Pictures stay out; please output the remaining data exactly.

▶ [Records supplied]:

************

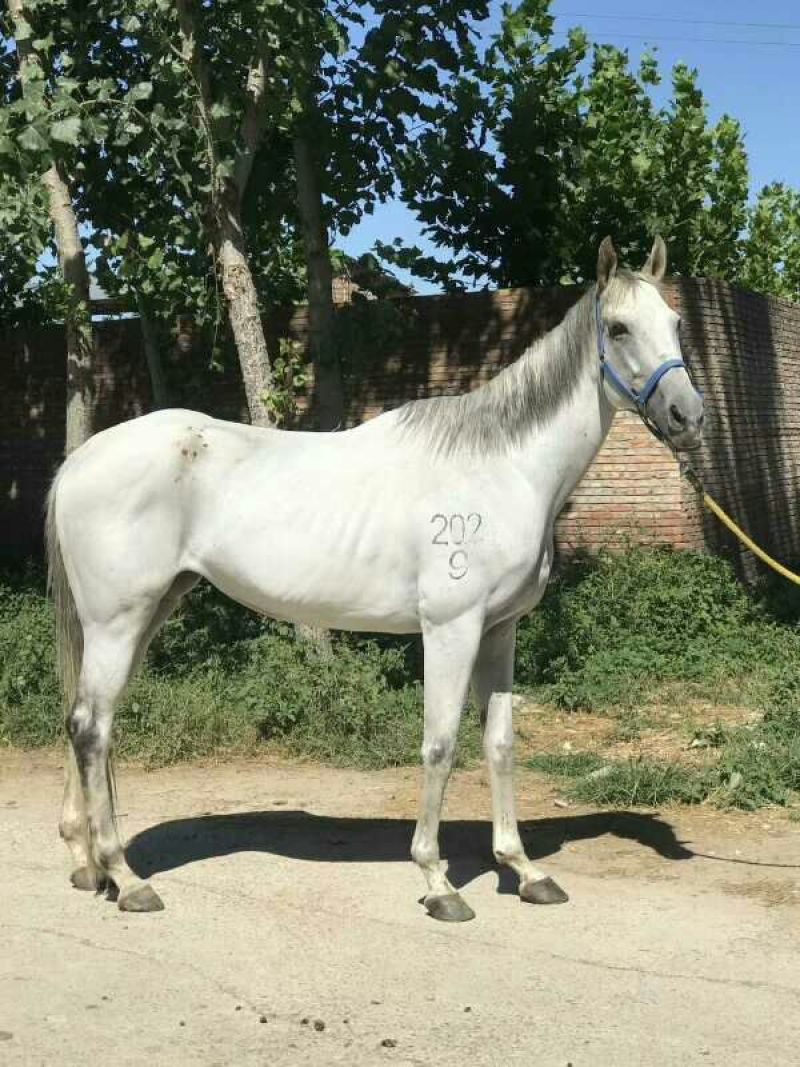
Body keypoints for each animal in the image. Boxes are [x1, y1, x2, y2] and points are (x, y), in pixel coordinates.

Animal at [46, 236, 703, 920]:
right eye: (619, 328)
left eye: (676, 323)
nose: (688, 416)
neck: (500, 467)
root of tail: (79, 461)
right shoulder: (450, 630)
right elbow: (440, 744)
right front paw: (438, 882)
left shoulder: (500, 631)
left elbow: (499, 744)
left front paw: (523, 870)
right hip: (118, 620)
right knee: (91, 726)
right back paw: (126, 878)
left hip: (144, 614)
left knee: (86, 718)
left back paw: (88, 864)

************

▶ [Answer space]:
Body keypoints for each animal in the image. Boxes are [x1, y1, x2, y2] and points are (x, y), in pixel coordinates.

Animal at [46, 236, 703, 920]:
right eye: (619, 328)
left eye: (676, 323)
nose: (688, 416)
neck: (500, 467)
root of tail: (79, 461)
right shoulder: (450, 630)
right elbow: (440, 744)
right front paw: (438, 882)
left shoulder: (500, 631)
left elbow: (499, 744)
left front paw: (523, 870)
right hip: (118, 620)
right knee: (91, 726)
right back paw: (126, 878)
left hip: (144, 614)
left knee: (86, 718)
left back paw: (88, 864)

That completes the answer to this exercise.